Итак, Ности остался ночевать у Палойтаи и вовсю старался угодить старику, руководствуясь "полезными инструкциями": бранил евреев, завел речь и о визите эрцгерцога, что было любимым коньком у Палойтаи.

Старик тотчас же стал словоохотливым. Рассказал, что эрцгерцог сидел у них за этим вот самым столом и как он попросил маму Фрузину приготовить ему обед по-венгерски; она подала ему перкельт, голубцы да лапшу с творогом.

- Ты так говоришь, - возмутилась тетушка Палойтаи, - будто другого ничего и не было.

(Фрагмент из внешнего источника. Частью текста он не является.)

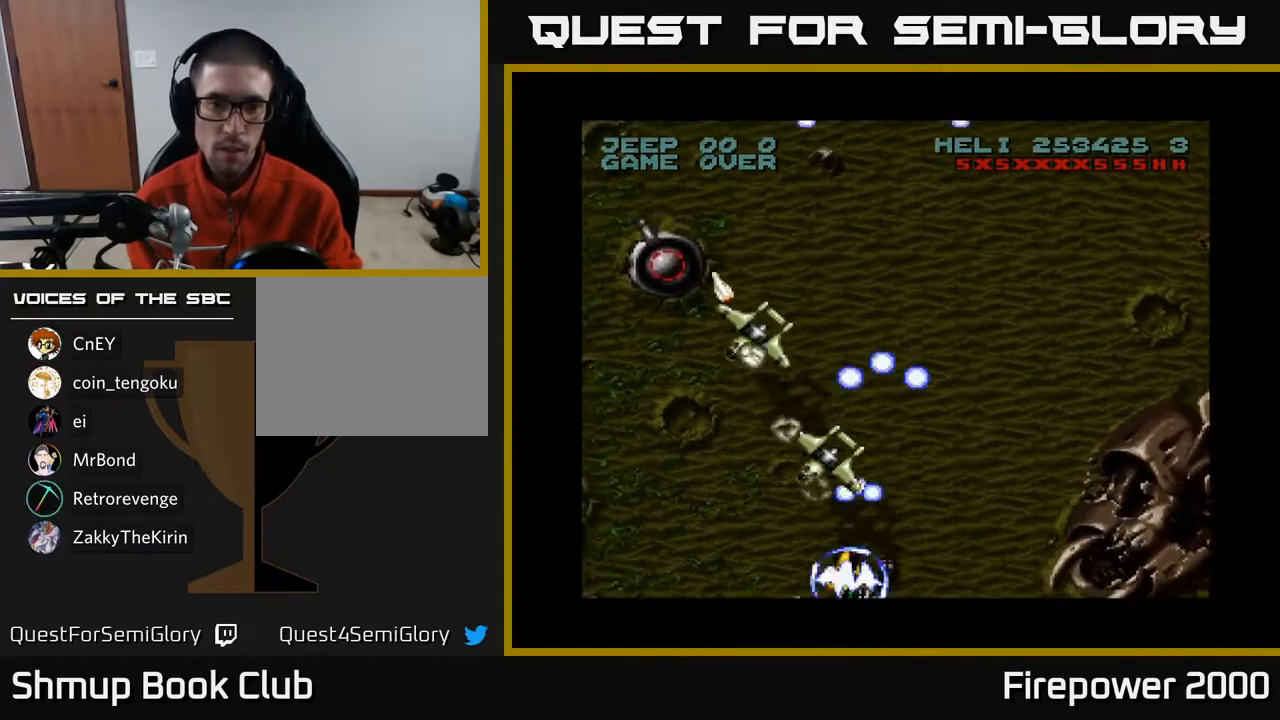
{"buttons": ["A", "DPAD_UP", "DPAD_LEFT"], "left_stick": "center", "right_stick": "center", "events": [[300, "DPAD_UP", "down"]]}
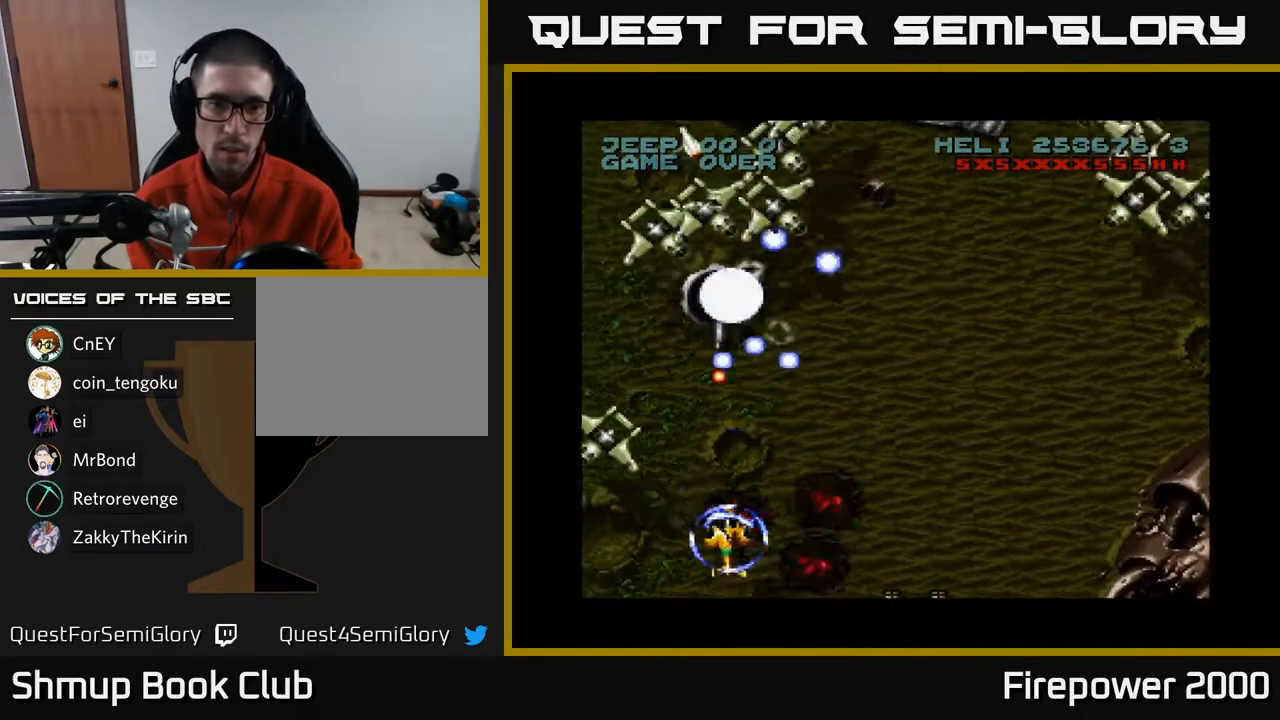
{"buttons": ["A", "DPAD_DOWN"], "left_stick": "center", "right_stick": "center", "events": [[17, "DPAD_LEFT", "up"], [433, "DPAD_UP", "up"], [467, "DPAD_DOWN", "down"]]}
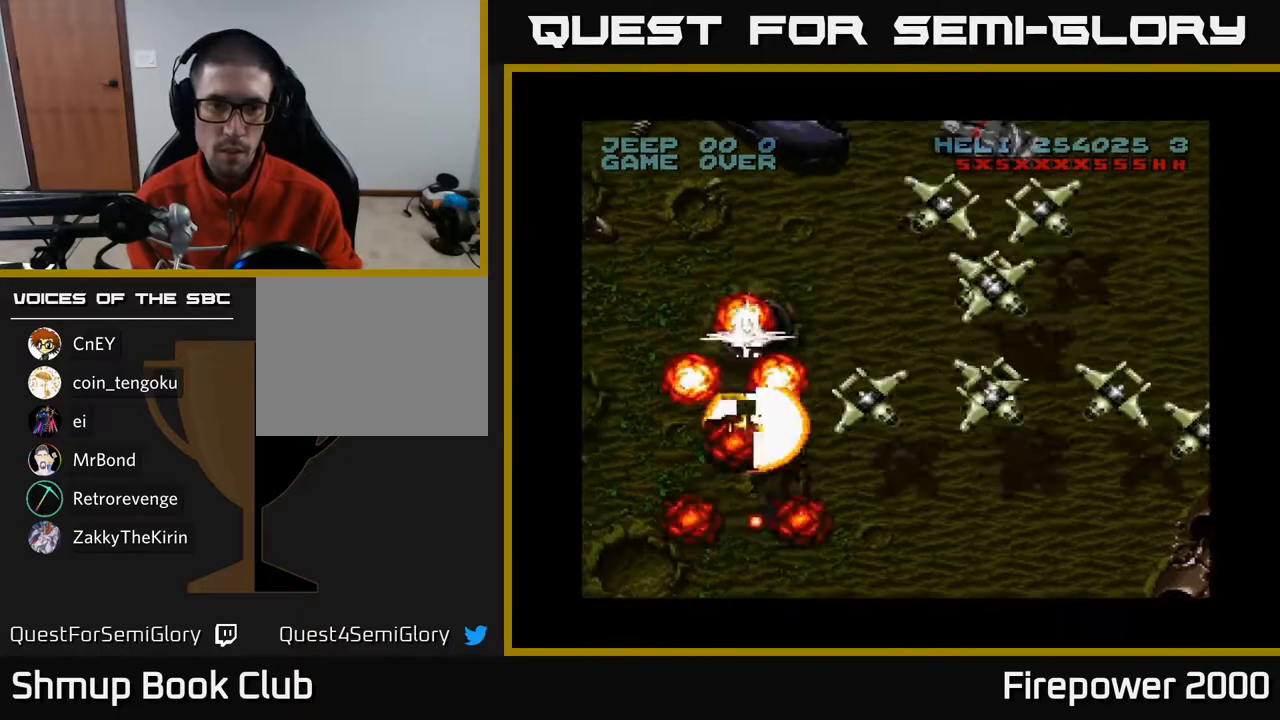
{"buttons": ["A", "DPAD_DOWN", "DPAD_RIGHT"], "left_stick": "center", "right_stick": "center", "events": [[150, "DPAD_RIGHT", "down"], [167, "DPAD_DOWN", "up"], [317, "DPAD_DOWN", "down"]]}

- Как не быть, было, конечно, полный французский обед был, но сейчас это к делу не относится. Я хочу сказать, что перкельт ему по вкусу пришелся, а вот лапшой с творогом он побрезговал. Попробовал и говорит: "О, господи, вкус такой, будто стиранную тряпку жуешь". Вообще странные люди эти эрцгерцоги. Никогда нельзя знать, что им понравится. В их жилах другая кровь течет. Когда шесть лет назад он впервые пожелал остановиться у нас на время охоты, я заказал из Пешта и Вены целую груду книг про всякие удивительные случаи, чтоб было чем развлекать эрцгерцога. Вызубрил я книги, как говорится, назубок и за обедом или во время охоты то один, то другой анекдот пытался к случаю рассказать. Но эрцгерцог оставался холодным, слушая даже самые смешные истории, на лице его и подобия улыбки не мелькнуло: оно было словно из дерева выточено. Только по зевкам да дрожанию ресниц можно было понять, что живой он. Я начал было отчаиваться, что он такой угрюмый и я ничем не могу его расшевелить, как вдруг случайно вспомнилось мне одно неотложное дело, а так как память у меня прескверная, я, чтобы не забыть, вытащил карандаш и записал на манжете: "Что вы пишете?" - спросил эрцгерцог. Я объяснил. "Блестящая мысль, - заметил он. - Надо будет мне так!" - "Я еще в школьные годы привык, - продолжал я. - Уроки так записывал, чтобы учителей одурачить". Эрцгерцог весело рассмеялся. "Das ist gut! - воскликнул он. - Sehr gelungen!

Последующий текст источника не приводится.